Anzaldi (Iv): Fazio a Rai2 è tafazzismo, guadagni per tutti tranne Rai

Pol/Bac

Roma, 30 set. (askanews) - "Il caso Fazio è stato il trionfo del tafazzismo: tutti ci hanno guadagnato, tranne l'azienda, quindi gli italiani che la pagano col canone. Prima la Rai aveva due reti leader della domenica, Rai1 e Rai3, poi ha affossato entrambe portando Fazio a Rai1 e ora, con il passaggio a Rai2 con ascolti dimezzati, arriva l'ennesimo autogol, il coronamento di una strategia insensata e fallimentare. Coi soldi pubblici". E' quanto dichiara il deputato di Italia Viva e segretario della commissione di Vigilanza Rai, Michele Anzaldi, in un'intervista al sito di informazione "Globalist.it".

"Occorre ricostruire quello che è accaduto negli ultimi anni, perché questa storia - prosegue - è la dimostrazione che in Rai più che la politica a dettare legge sono gli agenti delle star e i mega conduttori. Nel 2017, al momento dell'opaco rinnovo del contratto, Fazio fu portato a Rai1 con un aumento del suo già importante cachet e con l'incredibile decisione di affidare l'appalto della trasmissione a una nuova società, appena creata e posseduta al 50% proprio da Fazio. Un conflitto di interessi mostruoso sul quale ho presentato esposti all'Anac e alla Corte dei Conti".

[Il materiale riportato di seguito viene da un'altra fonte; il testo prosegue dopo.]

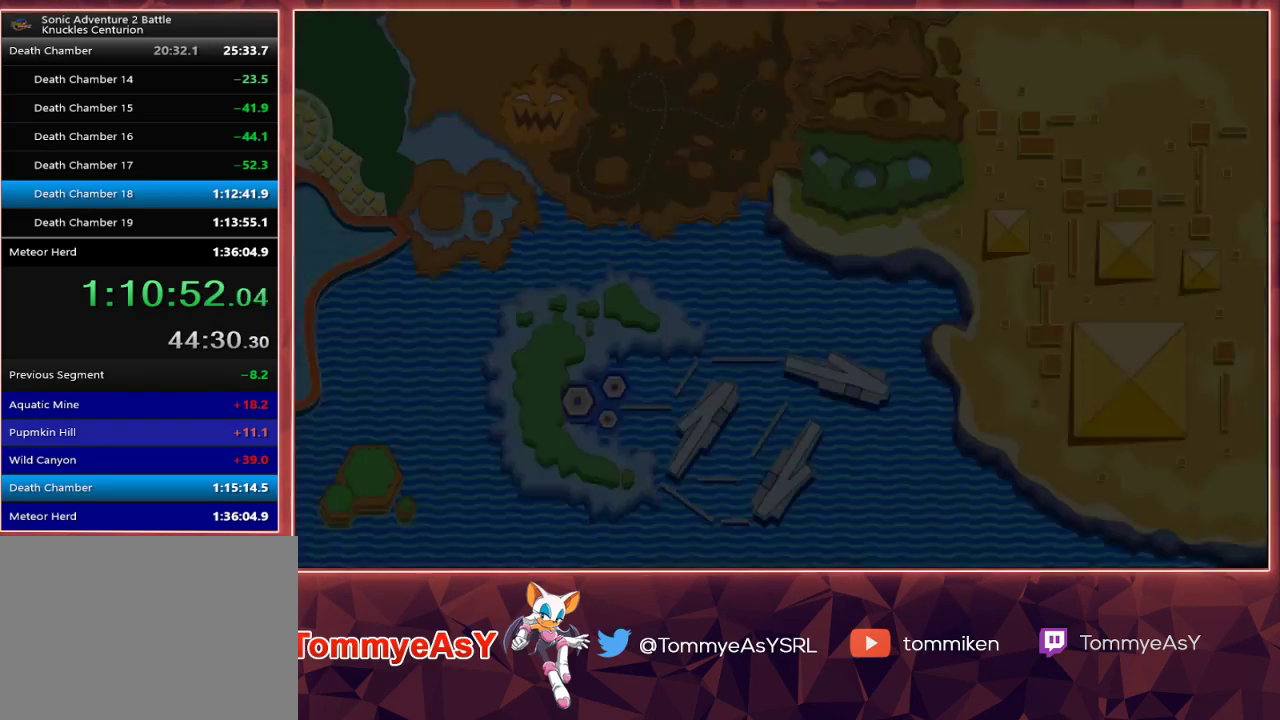
{"buttons": [], "left_stick": "center", "right_stick": "center", "events": [[33, "CROSS", "up"], [33, "START", "down"], [100, "CROSS", "down"], [150, "START", "up"], [183, "CROSS", "up"]]}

"Lo spostamento a Rai1 - sostiene ancora il segretario della commissione di Vigilanza - ha fatto bene a Fazio, ma non certo alla Rai. Fazio a Rai3 faceva una media del 12%, a Rai1 ha aumentato di pochi punti fino al 15-16%, ma trascinando al ribasso la rete rispetto a quando c'era la fiction. Basta vedere in queste settimane Imma Tataranni, sempre sopra al 20%. Nel frattempo Rai3 è precipitata. Ora con il passaggio a Rai2, se la media dovesse essere quella dell'esordio, ovvero l'8% che è anche l'obiettivo prefissato da Freccero, il paradosso sarebbe che la Rai perderebbe ascolti, rispetto a quando Fazio era a Rai3, ma aumenterebbe i costi. Il contratto di Fazio, infatti, è rimasto quello di Rai1, con tanto di appalto alla sua società personale, ma gli ascolti sono addirittura più bassi di quando era a Rai3. Un gioco a perdere, per la Rai. E poi ci sono le altre spese. Quando la trasmissione passò a Rai1, fu decisa una maxi ristrutturazione degli studi di Milano in Via Mecenate, con l'accorpamento di due studi in uno per creare il nuovo palcoscenico delle interviste. Quelle spese faraoniche furono giustificate proprio con il passaggio alla rete ammiraglia, sebbene venissero fatte in uno studio che non era neanche di proprietà della Rai, ma in affitto, e che addirittura presto la Rai lascerà per la fine del contratto. Quello spreco va ad aggiungersi ai costi di tutta questa operazione".